PROVIDED PASSAGE -
——————

Skip to main content

Provisioning data labs to an Audience Builder Media DCR

This guide will show you how to create and provision a data lab to an Audience Builder Media DCR as a publisher.

The purpose of a data lab is to check for internal consistency in your data before that data is provisioned to an Audience Builder Media DCR

Creating a data lab

A data lab is created through the use of the DataLabBuilder class. This class provides a means for customising the data that is required. Matching datasets are always required, but all other datasets are optional.

import decentriq_platform as dq

publisher_email = "@@ EMAIL OF PUBLISHER PARTICIPANT @@"
publisher_api_token = "@@ PUBLISHER TOKEN HERE @@"
publisher_client = dq.create_client(publisher_email, publisher_api_token)

——————

DATA LISTING -
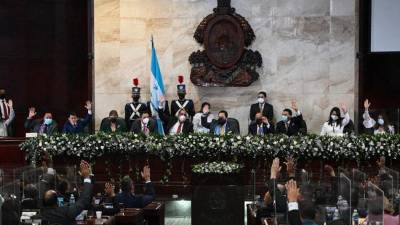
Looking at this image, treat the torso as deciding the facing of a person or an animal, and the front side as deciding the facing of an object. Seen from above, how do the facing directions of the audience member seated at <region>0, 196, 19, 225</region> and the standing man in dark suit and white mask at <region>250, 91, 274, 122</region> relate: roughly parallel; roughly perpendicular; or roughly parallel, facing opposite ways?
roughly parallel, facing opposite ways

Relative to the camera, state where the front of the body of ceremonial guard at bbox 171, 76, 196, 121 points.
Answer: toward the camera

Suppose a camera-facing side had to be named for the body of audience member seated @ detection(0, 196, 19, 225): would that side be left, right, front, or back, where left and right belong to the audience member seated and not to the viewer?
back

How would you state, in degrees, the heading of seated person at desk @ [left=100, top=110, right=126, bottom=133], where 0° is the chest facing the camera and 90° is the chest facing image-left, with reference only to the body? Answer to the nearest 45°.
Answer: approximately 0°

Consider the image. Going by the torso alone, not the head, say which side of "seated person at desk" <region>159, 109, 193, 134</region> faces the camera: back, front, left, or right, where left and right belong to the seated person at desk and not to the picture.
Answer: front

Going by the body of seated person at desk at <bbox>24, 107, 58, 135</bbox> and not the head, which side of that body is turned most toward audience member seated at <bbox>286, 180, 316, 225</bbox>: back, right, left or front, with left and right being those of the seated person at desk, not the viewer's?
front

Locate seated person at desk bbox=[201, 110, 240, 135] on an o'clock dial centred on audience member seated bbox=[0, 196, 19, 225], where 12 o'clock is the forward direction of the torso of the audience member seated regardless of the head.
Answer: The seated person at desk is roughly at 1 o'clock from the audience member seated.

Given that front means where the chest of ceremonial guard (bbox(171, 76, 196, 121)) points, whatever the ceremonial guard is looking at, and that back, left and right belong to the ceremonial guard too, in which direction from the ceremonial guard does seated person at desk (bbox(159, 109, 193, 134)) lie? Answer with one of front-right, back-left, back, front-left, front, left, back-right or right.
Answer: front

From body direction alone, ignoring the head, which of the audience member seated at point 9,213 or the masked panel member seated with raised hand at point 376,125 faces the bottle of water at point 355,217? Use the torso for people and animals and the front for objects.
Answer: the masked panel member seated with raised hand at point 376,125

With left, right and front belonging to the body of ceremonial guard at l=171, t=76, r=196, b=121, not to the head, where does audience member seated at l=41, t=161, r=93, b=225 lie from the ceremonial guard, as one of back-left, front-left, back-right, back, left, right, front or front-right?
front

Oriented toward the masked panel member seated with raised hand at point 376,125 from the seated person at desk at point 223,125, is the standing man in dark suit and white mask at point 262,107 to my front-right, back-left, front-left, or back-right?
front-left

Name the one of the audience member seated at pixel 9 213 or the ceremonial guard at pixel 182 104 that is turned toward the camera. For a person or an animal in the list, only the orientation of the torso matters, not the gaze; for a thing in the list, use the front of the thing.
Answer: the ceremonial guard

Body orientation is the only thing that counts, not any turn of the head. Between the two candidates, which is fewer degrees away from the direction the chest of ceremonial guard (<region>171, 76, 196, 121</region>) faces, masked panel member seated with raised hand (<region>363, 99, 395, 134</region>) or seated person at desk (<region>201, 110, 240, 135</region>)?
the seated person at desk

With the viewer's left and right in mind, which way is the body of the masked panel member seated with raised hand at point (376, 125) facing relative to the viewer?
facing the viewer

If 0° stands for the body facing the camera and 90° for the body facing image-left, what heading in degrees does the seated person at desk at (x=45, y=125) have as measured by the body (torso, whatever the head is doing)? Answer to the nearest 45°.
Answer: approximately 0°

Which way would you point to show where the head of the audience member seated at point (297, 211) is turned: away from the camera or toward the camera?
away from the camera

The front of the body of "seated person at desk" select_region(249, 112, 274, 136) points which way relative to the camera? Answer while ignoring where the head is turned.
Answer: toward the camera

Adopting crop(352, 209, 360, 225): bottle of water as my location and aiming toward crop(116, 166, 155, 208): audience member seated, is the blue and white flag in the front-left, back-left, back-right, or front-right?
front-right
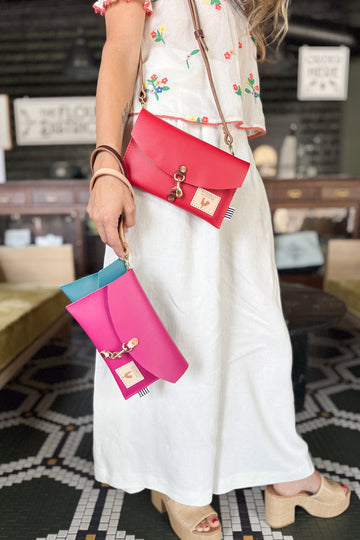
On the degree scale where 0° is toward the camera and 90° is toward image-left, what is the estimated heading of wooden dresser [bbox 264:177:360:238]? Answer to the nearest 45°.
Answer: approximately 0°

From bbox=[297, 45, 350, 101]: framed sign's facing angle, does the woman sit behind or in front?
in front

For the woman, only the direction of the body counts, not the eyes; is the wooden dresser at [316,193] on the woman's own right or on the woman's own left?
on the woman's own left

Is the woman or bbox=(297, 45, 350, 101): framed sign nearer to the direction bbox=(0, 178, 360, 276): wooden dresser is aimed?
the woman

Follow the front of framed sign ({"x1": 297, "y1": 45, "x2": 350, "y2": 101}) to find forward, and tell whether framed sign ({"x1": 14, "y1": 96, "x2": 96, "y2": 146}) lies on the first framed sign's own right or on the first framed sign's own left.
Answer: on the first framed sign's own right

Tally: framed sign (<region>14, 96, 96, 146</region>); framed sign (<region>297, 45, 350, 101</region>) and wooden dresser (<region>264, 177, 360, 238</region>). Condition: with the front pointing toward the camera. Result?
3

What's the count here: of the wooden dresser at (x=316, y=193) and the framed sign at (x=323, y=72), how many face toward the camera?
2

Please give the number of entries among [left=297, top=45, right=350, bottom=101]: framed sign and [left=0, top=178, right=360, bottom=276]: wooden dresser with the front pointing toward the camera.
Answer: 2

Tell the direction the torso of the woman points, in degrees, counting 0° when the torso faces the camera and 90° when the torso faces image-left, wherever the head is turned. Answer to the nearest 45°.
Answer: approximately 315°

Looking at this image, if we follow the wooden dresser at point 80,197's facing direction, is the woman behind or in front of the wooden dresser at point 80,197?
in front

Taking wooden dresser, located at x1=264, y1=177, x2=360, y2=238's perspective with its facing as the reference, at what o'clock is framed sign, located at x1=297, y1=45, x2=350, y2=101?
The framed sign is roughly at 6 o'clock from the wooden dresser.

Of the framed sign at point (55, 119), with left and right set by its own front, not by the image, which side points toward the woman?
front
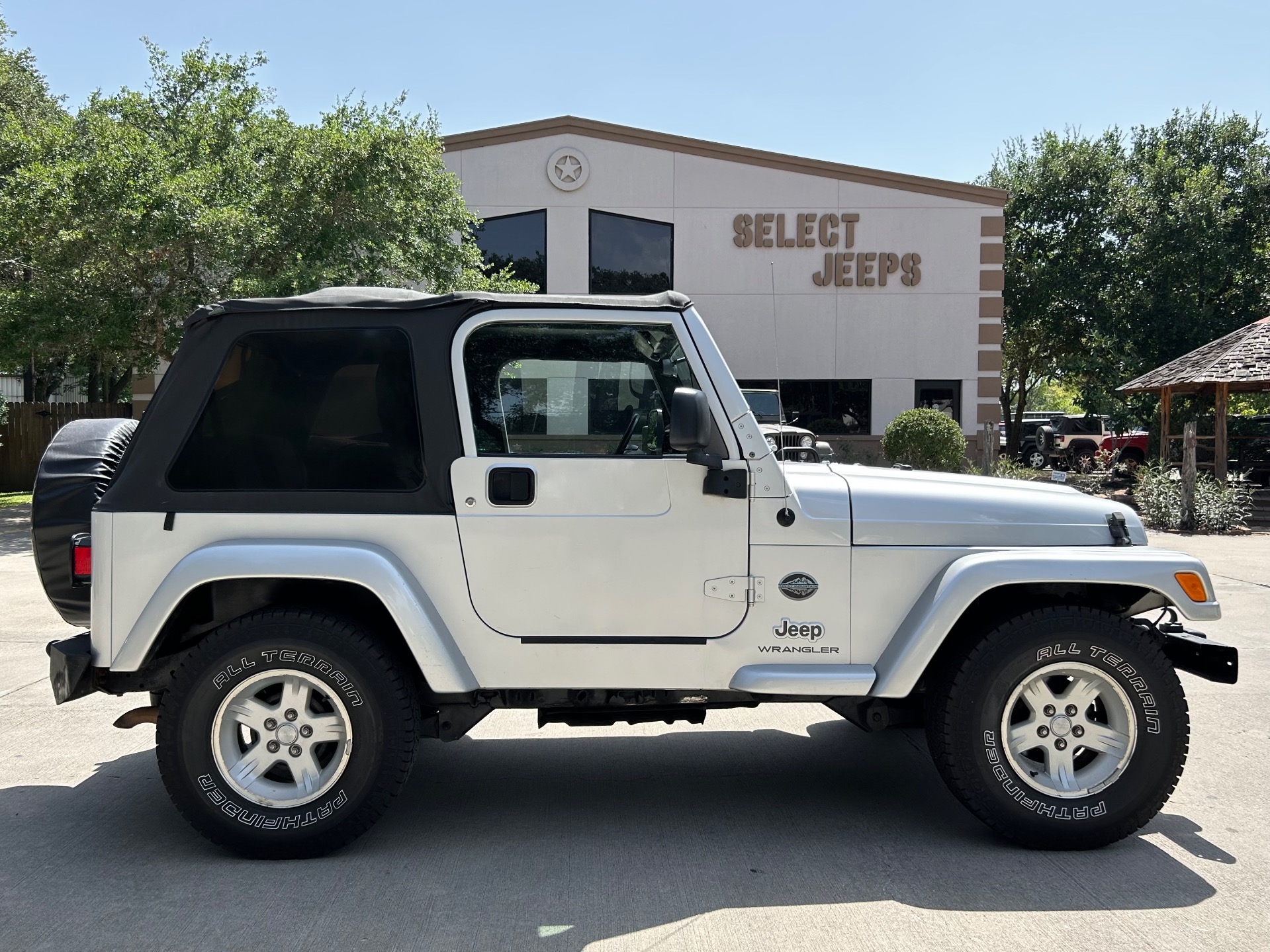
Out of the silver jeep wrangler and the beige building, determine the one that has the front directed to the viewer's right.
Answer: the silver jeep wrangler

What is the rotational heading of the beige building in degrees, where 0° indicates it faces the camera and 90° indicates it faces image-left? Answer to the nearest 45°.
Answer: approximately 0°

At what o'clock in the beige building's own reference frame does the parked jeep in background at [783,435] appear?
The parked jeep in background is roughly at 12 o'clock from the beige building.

——————

TASKS TO PERFORM -
1. From the data lab guide, reproduce word for word the passage starting at "Provisioning data labs" and ending at "datasets are optional.".
2. Based on the data lab guide, state whether each statement agrees with it, answering yes or no and quoting the words that decide it: (a) A data lab is created through the DataLabBuilder class. (b) Every dataset in a data lab is optional. (c) A data lab is meant to check data for internal consistency before the data is provisioned to an Audience Builder Media DCR.
3. Translate this sentence from the data lab guide into Spanish: "This class provides a means for customising the data that is required."

ANSWERS TO THE TASKS -
1.
Provisioning data labs to an Audience Builder Media DCR

This guide will show you how to create and provision a data lab to an Audience Builder Media DCR as a publisher.

The purpose of a data lab is to check for internal consistency in your data before that data is provisioned to an Audience Builder Media DCR

Creating a data lab

A data lab is created through the use of the DataLabBuilder class. This class provides a means for customising the data that is required. Matching datasets are always required, but all other datasets are optional.

2.
(a) Yes: "A data lab is created through the use of the DataLabBuilder class."
(b) No: "Matching datasets are always required, but all other datasets are optional."
(c) Yes: "The purpose of a data lab is to check for internal consistency in your data before that data is provisioned to an Audience Builder Media DCR"

3. Esta clase proporciona un medio para personalizar los datos que se requieren.